Factors favoring a degradation or an improvement in activities of daily living (ADL) performance among nursing home (NH) residents: A survival analysis.

Different factors influence ADL performance among nursing home (NH) residents in long term care. The aim was to investigate which factors were associated with a significant change of ADL performance in NH residents, and whether or not these factors were gender-specific. The design was a survival analysis. The 10,199 participants resided in ninety Swiss NHs. Their ADL performance had been assessed by the Resident Assessment Instrument Minimum Data Set (RAI-MDS) in the period from 1997 to 2007. Relevant change in ADL performance was defined as 2 levels of change on the ADL scale between two successive assessments.
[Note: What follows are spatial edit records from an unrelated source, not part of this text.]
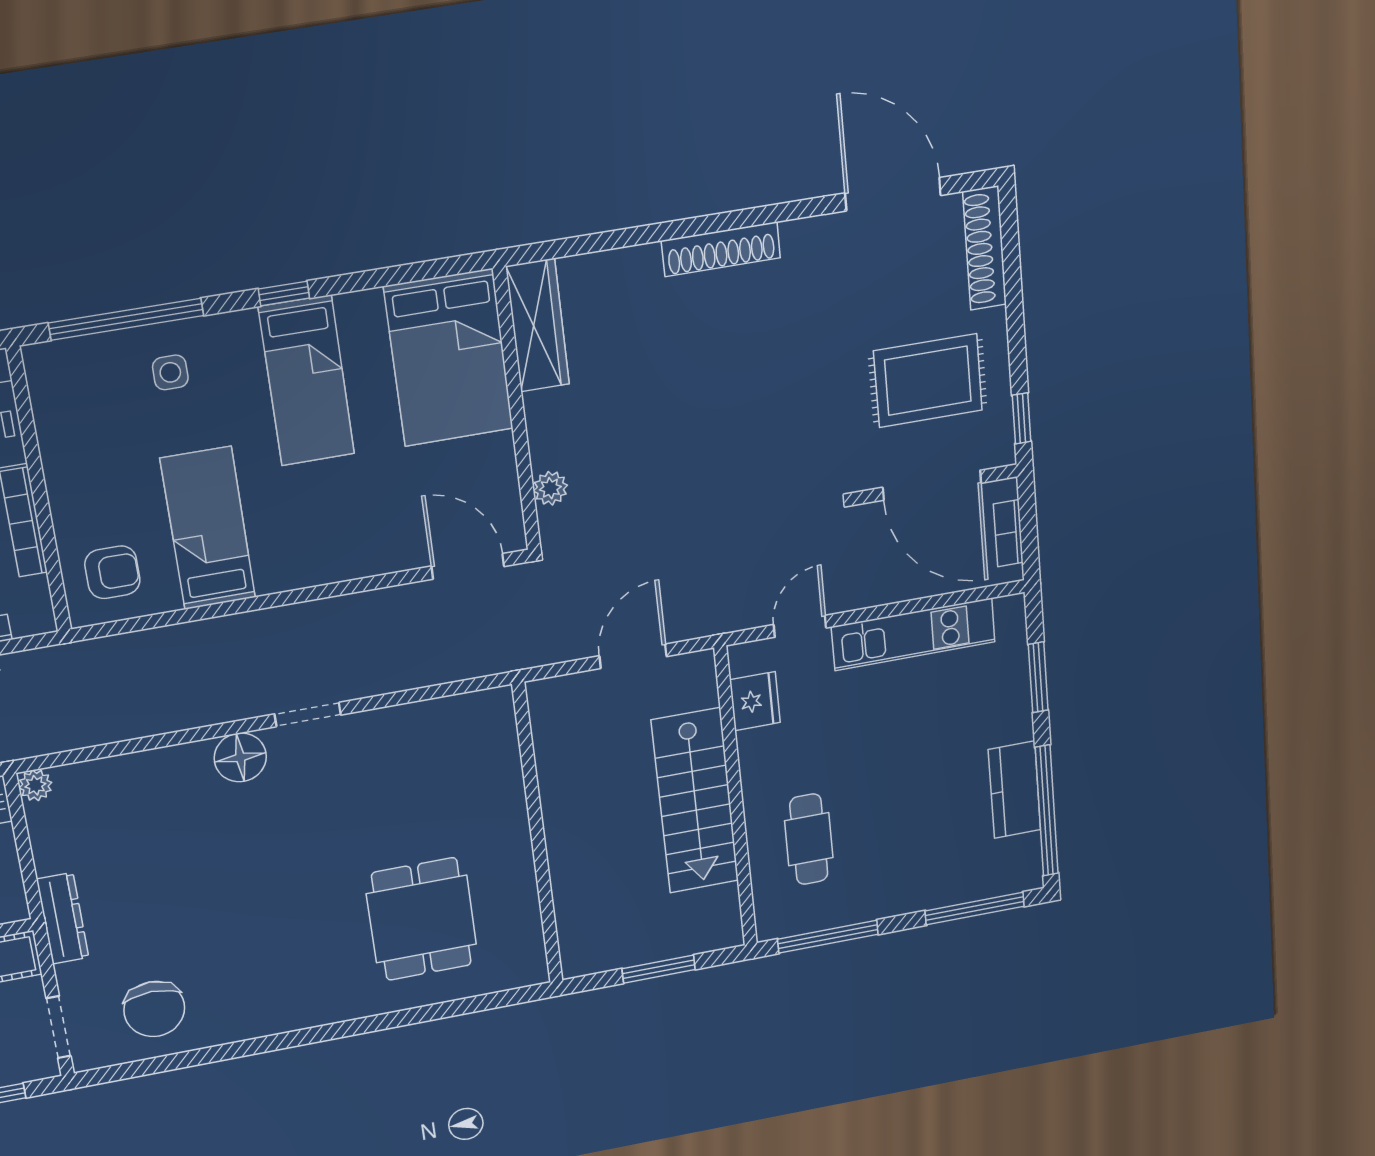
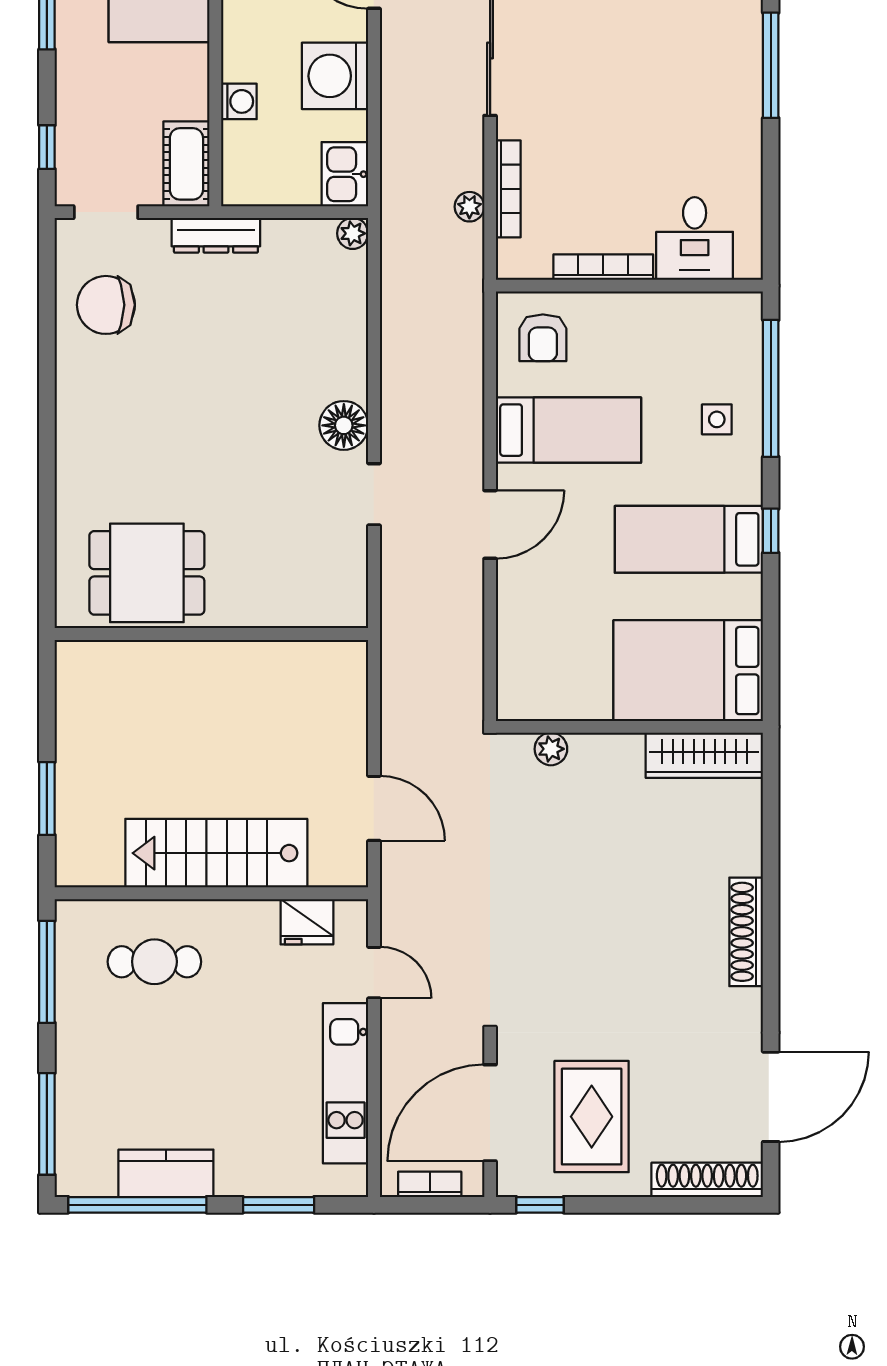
door: (468, 566) -> (490, 524), moved
wall: (538, 835) -> (211, 634), moved

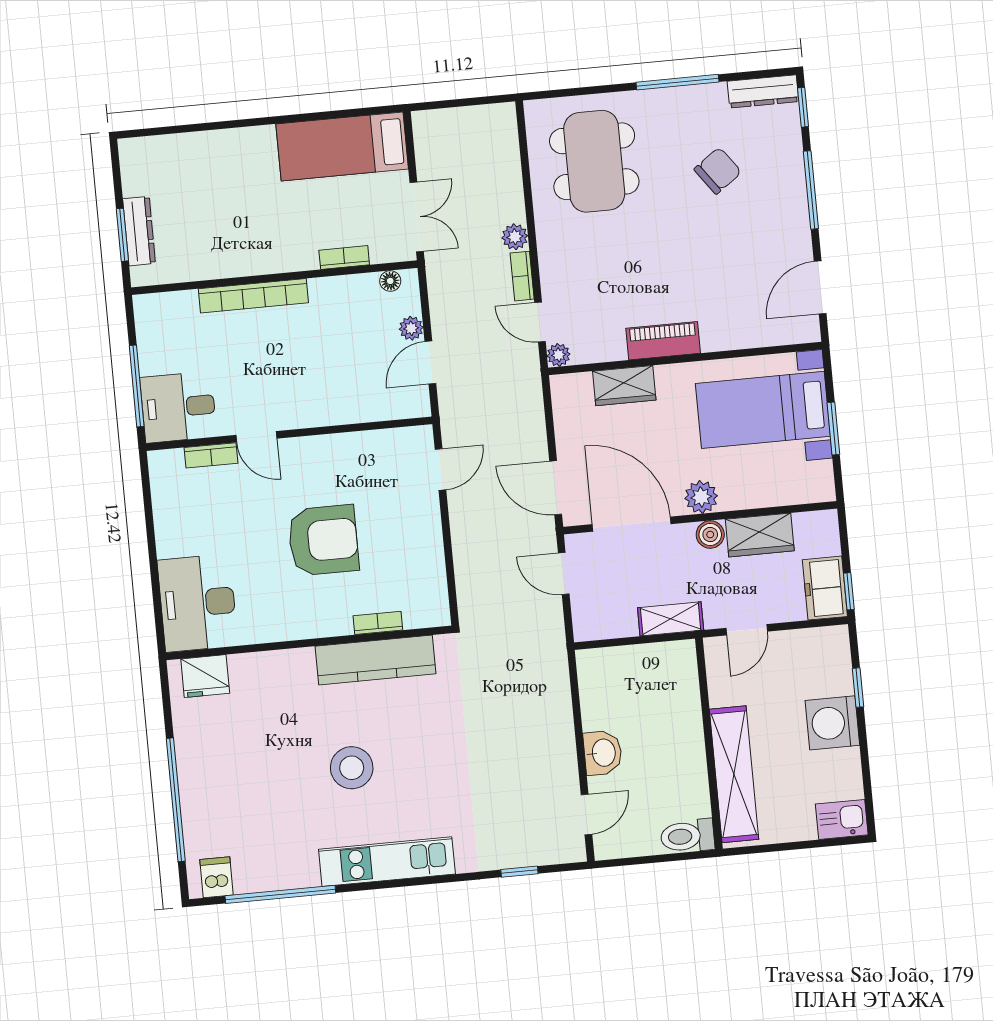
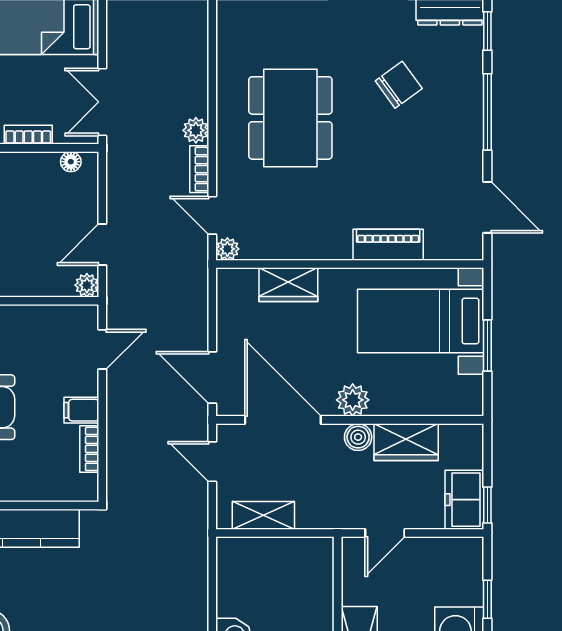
dining table: (594, 161) -> (290, 118), moved
double door: (417, 217) -> (102, 102), swing flipped
door: (820, 287) -> (487, 207), swing flipped
plant: (411, 328) -> (87, 285), moved
piano: (663, 341) -> (388, 245), moved
filing cabinet: (425, 534) -> (81, 410), added
shelving: (671, 619) -> (263, 515), moved
bookcase: (378, 623) -> (89, 449), moved, turned -90

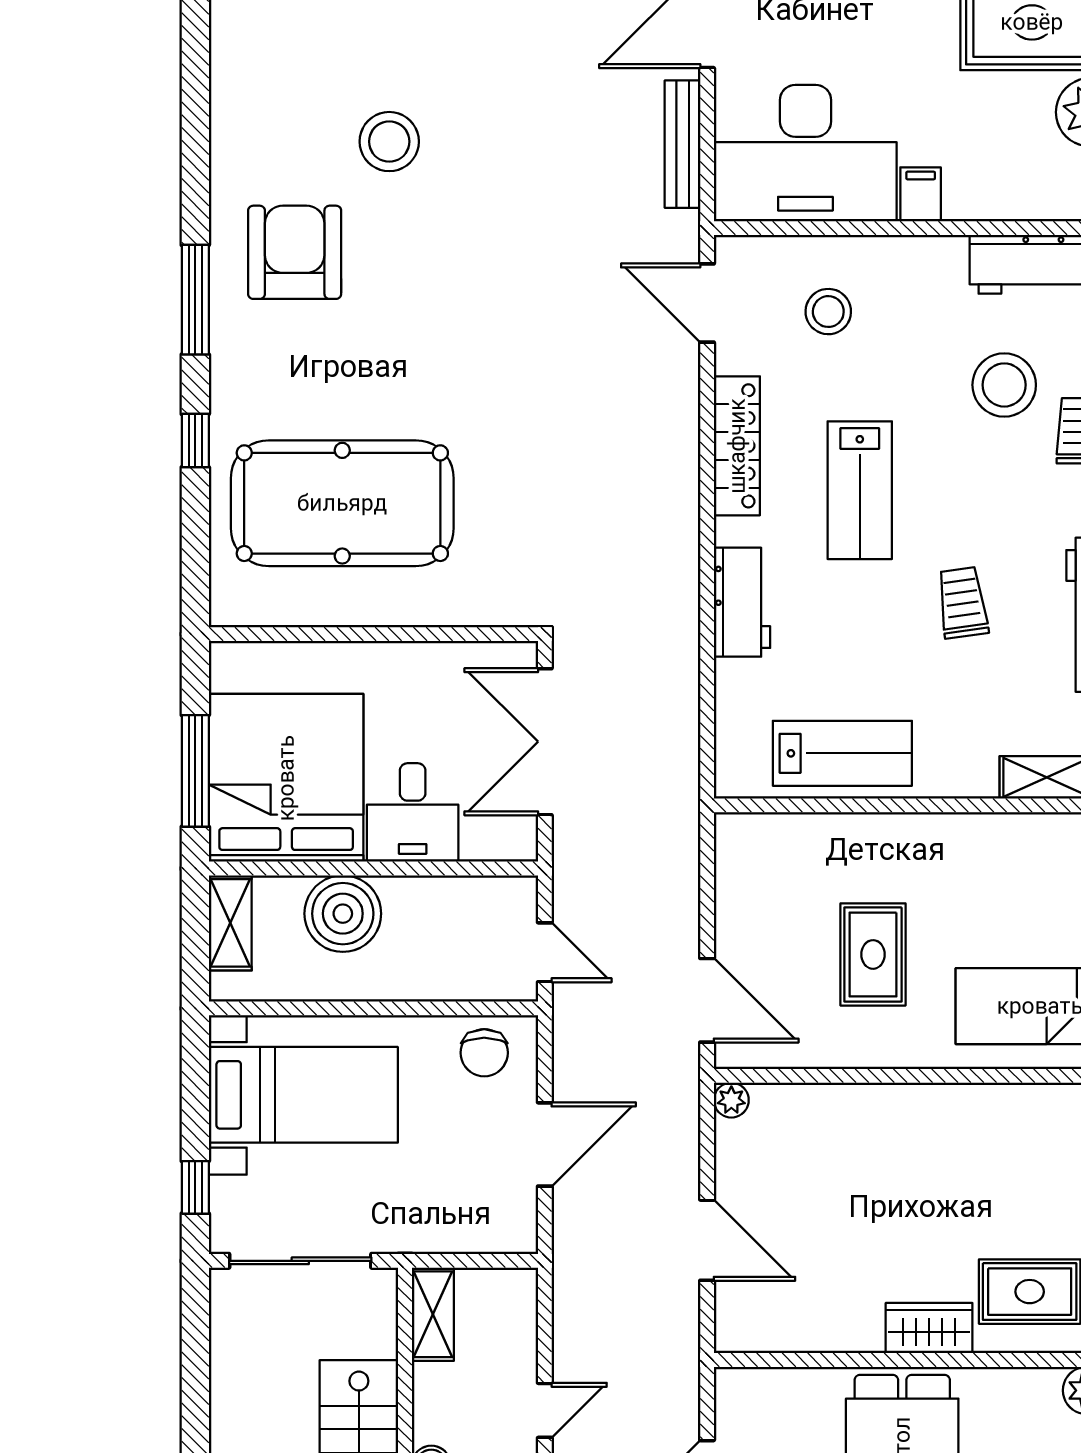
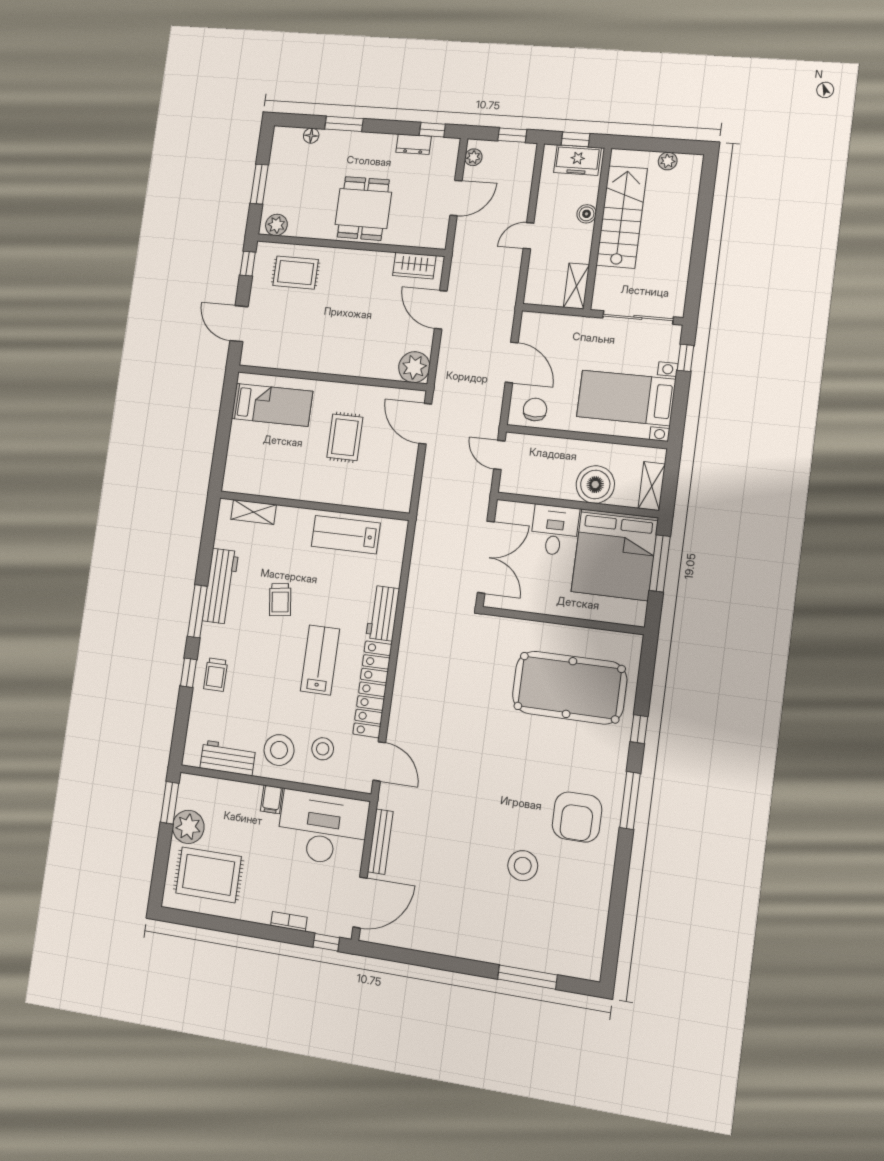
stool: (1004, 385) -> (279, 750), moved
locker: (737, 446) -> (372, 689), width x1.41, depth x1.21
plant: (731, 1100) -> (414, 367), width x1.87, depth x1.87
door: (545, 1144) -> (512, 362), swing flipped
wardrobe: (929, 1328) -> (414, 266), moved

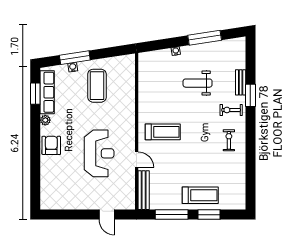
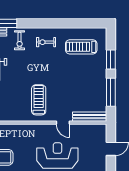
door: (137, 160) -> (63, 123), swing flipped
treadmill: (200, 195) -> (81, 47), moved, turned -90

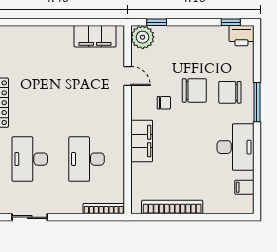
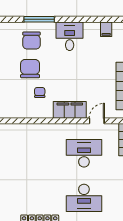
door: (128, 76) -> (97, 121), moved
desk: (235, 147) -> (70, 36), width x0.73
desk: (87, 159) -> (84, 153), turned 180

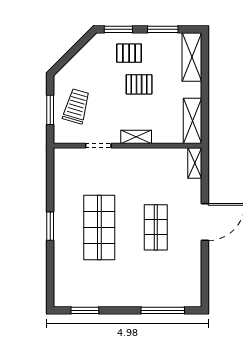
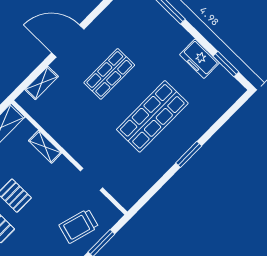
shelving: (136, 137) -> (45, 147), moved
shelving: (195, 163) -> (42, 83), moved
freezer: (106, 297) -> (200, 59), added

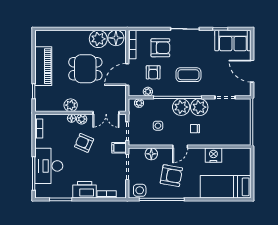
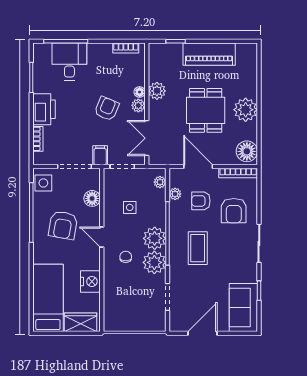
plant: (98, 39) -> (246, 110), moved
wardrobe: (244, 162) -> (81, 322), added
desk: (49, 166) -> (69, 62), width x0.73

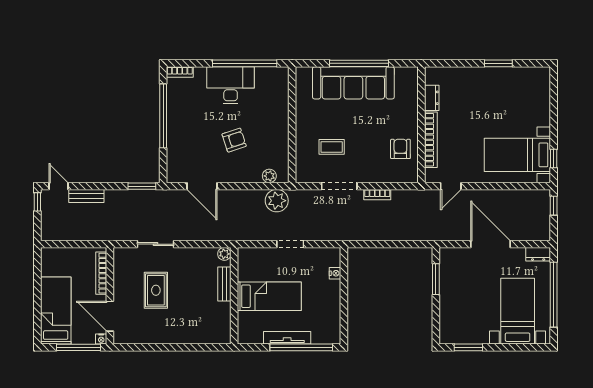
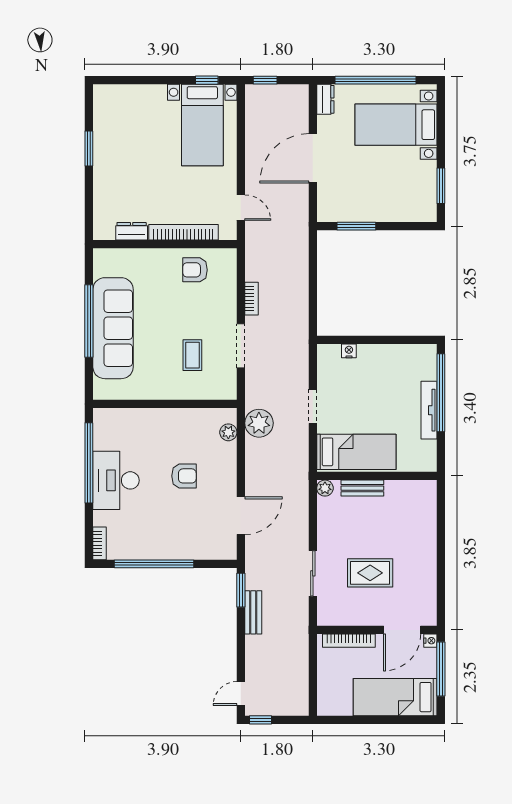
armchair: (234, 140) -> (184, 476), turned 108
bench: (86, 196) -> (253, 612), moved
bed: (269, 296) -> (356, 452), moved, turned 90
The occurrence of either an improvement or a degradation of the ADL status) was analyzed using the Cox proportional hazard model. The analysis included a total of 10,199 NH residents. Each resident received between 2 and 23 assessments. Poor balance, incontinence, impaired cognition, a low BMI, impaired vision, no daily contact with proxies, impaired hearing and the presence of depression were, by hierarchical order, significant risk factors for NH residents to experience a degradation of ADL performance. Residents, who were incontinent, cognitively impaired or had a high BMI were significantly less likely to improve their ADL abilities. Male residents with cancer were prone to see their ADL improve. The year of NH entry was significantly associated with either degradation or improvement of ADL performance. Measures aiming at improving balance and continence, promoting physical activity, providing appropriate nourishment and cognitive enhancement are important for ADL performance in NH residents.